→ **Task directions**
Quote word for word the portion of the post on Chuka Umunna starting with "But I know why" and going on through "Sun’ as homecoming.".

→ **Passage shown**
Out in the air

Out in the air
Out in the air

Friday 22 May 2015

'Why Chuka Umunna will neither become Labour Party Leader nor British Prime Minister.'


If time had permitted, I would have dashed off - typed, really - a short piece entitled 'Why Umunna will neither become Labour Party Leader nor British Prime Minister.' This would not only have been prescient, it would also have come across to some as cynical, if not 'un-Nigerian.' 'Un-Nigerian' because last year, a prominent Nigerian newspaper had misreported that Umunna might become British Prime Minister this year. I made a brief comment under the link: well-meaning or not, this was a lazy, if not idiotic, piece of misinformation. Chuka Umunna was a member of the opposition party and however high-ranked he was he could not become British Prime Minister this year for the simple reason that he was not the leader of his party. As it turned out, even the leader of the party, Ed Miliband, did not become Prime Minister; he had to resign after the last election, trounced and bruised.
But I know why the false prognosis that Chuka Umunna would become prime minister was made. Like three other MPs in the British Parliament, he had a Nigerian parent - his father. Perhaps owing to a misplaced sense of ownership, Nigeria (personified) has always had this vain and prideful quirk of claiming someone born and raised in Europe or North America and has made good as its own. This is all very well. But that this attitude may be carried too far, as with the mendacious newspaper report. And certainly, some of these Nigerian ‘sons’ and ‘daughters’ abroad do not shy away from their Nigerian connections. Tinie Tempah, aka Chukwuemeka Okogwu, declared during a cookery programme that he likes jollof rice; Jimmy Akingbola likes dodo; David Oyelowo can do the Yoruba accent to 'gbam;' Chiweitel Ejiofor sees his participation in ‘Half of a Yellow Sun’ as homecoming.

→ **Dataset extract**
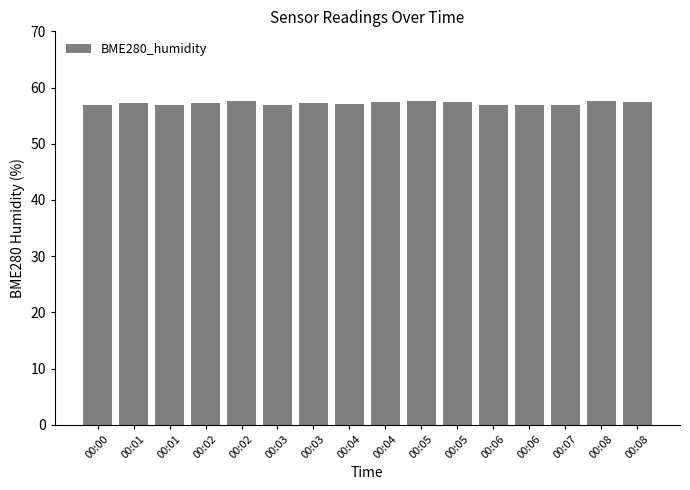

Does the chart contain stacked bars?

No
==
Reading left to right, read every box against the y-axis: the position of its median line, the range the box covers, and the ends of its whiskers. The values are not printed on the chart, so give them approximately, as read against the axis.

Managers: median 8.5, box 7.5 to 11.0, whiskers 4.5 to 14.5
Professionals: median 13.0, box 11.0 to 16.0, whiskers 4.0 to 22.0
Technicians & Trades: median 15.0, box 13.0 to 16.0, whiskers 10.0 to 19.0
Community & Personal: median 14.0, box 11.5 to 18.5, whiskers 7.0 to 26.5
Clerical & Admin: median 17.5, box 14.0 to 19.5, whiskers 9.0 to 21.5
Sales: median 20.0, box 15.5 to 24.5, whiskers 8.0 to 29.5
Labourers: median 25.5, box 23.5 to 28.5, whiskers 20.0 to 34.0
==
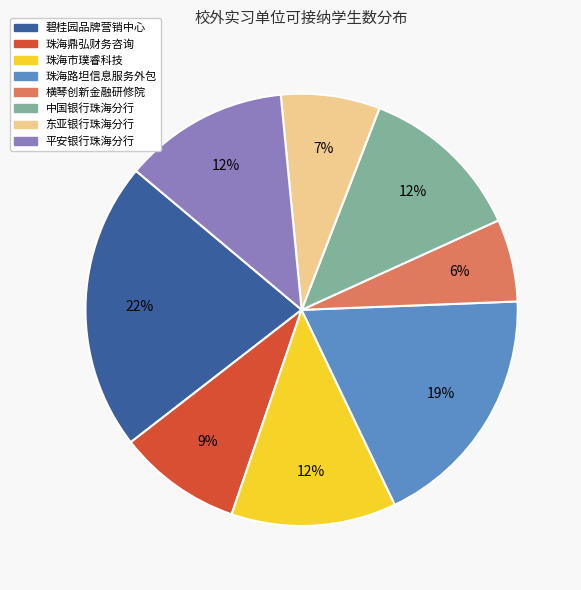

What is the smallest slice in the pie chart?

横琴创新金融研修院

→ **Written solution**
But I know why the false prognosis that Chuka Umunna would become prime minister was made. Like three other MPs in the British Parliament, he had a Nigerian parent - his father. Perhaps owing to a misplaced sense of ownership, Nigeria (personified) has always had this vain and prideful quirk of claiming someone born and raised in Europe or North America and has made good as its own. This is all very well. But that this attitude may be carried too far, as with the mendacious newspaper report. And certainly, some of these Nigerian ‘sons’ and ‘daughters’ abroad do not shy away from their Nigerian connections. Tinie Tempah, aka Chukwuemeka Okogwu, declared during a cookery programme that he likes jollof rice; Jimmy Akingbola likes dodo; David Oyelowo can do the Yoruba accent to 'gbam;' Chiweitel Ejiofor sees his participation in ‘Half of a Yellow Sun’ as homecoming.